After last Saturday's 15 miler on the treadmill, a smile spread across my face. I realized that would be my last long run before the big 26.2 on November 6th. My mileage is tapering now and I feel as though it's all coming to an end. I've accomplished things in these four months of training that I never thought were in my realm of running possibilities:
- I never thought I'd run more than 13.1 miles -- After doing several half marathons, at the end of each one I thought there was no way I could take another step past that distance. Well now I most surely did!
- 20 miles seemed impossible when I first looked at the marathon training schedule - But I ran 20 miles three times over the course of my training. And you know what? It wasn't so bad.
- Training alone seemed a daunting task; I wasn't sure I could motivate myself enough - I still wouldn't recommend training alone, but I managed. The shorter weekday runs weren't so bad, but I really could have used a running pal for the long runs. I found creative ways to get around it. My husband and father jumped in my last few miles of my 20 milers - just when I needed them most, at the end.
- I thought I'd get stressed for time - Between being a full-time student, working part-time, and trying to enjoy the company of my husband, family and friends - I thought once September hit that training would become a chore more than an enjoyable act. You never know what you can accomplish until you're faced with the task.
Well, these are just some of my thoughts as my marathon training winds down over the next two weeks. The training alone has taught me perseverance, motivation, determination, and how to push toward a goal no matter what. Sure, there were days when my alarm went off and the last thing I wanted to do was run again. And of course, there were times I actually looked forward to my long run because I knew it would be a beautiful day or I was looking forward to listening to a great new mix on my iPod.
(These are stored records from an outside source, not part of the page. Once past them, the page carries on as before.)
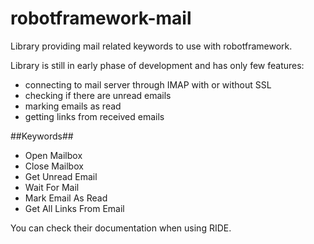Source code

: robotframework-mail
===================

Library providing mail related keywords to use with robotframework.

Library is still in early phase of development and has only few features:

* connecting to mail server through IMAP with or without SSL
* checking if there are unread emails
* marking emails as read
* getting links from received emails

##Keywords##

* Open Mailbox
* Close Mailbox
* Get Unread Email
* Wait For Mail
* Mark Email As Read
* Get All Links From Email

You can check their documentation when using RIDE.
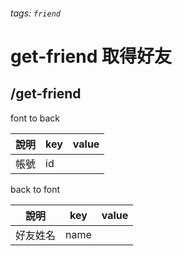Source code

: ###### tags: `friend`
# get-friend 取得好友
## /get-friend
font to back

| 說明 | key | value |
| ---- | --- | ----- |
| 帳號 | id  |       |



back to font

| 說明     | key  | value |
| -------- | ---- | ----- |
| 好友姓名 | name |       |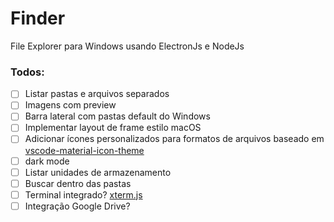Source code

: # Finder
File Explorer para Windows usando ElectronJs e NodeJs

### Todos:
- [ ] Listar pastas e arquivos separados
- [ ] Imagens com preview
- [ ] Barra lateral com pastas default do Windows
- [ ] Implementar layout de frame estilo macOS
- [ ] Adicionar ícones personalizados para formatos de arquivos baseado em [vscode-material-icon-theme](https://github.com/PKief/vscode-material-icon-theme/tree/master/icons)
- [ ] dark mode
- [ ] Listar unidades de armazenamento
- [ ] Buscar dentro das pastas
- [ ] Terminal integrado? [xterm.js](https://xtermjs.org/)
- [ ] Integração Google Drive?
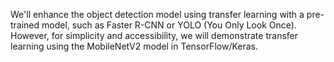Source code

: We'll enhance the object detection model using transfer learning with a pre-trained model, 
such as Faster R-CNN or YOLO (You Only Look Once). However, for simplicity and accessibility, 
we will demonstrate transfer learning using the MobileNetV2 model in TensorFlow/Keras.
Now I am faced with the final challenge of this journey - the New York City Marathon. I'm nervous, excited, anxious, curious -- so many emotions all rolled into one. I'm sure I'll start having dreams any night now about what the marathon will be like; or nightmares that I've missed the bus to the race start on Staten Island. But no matter what emotions I feel or what dreams I have I know one thing -- I am ready as I'll ever be.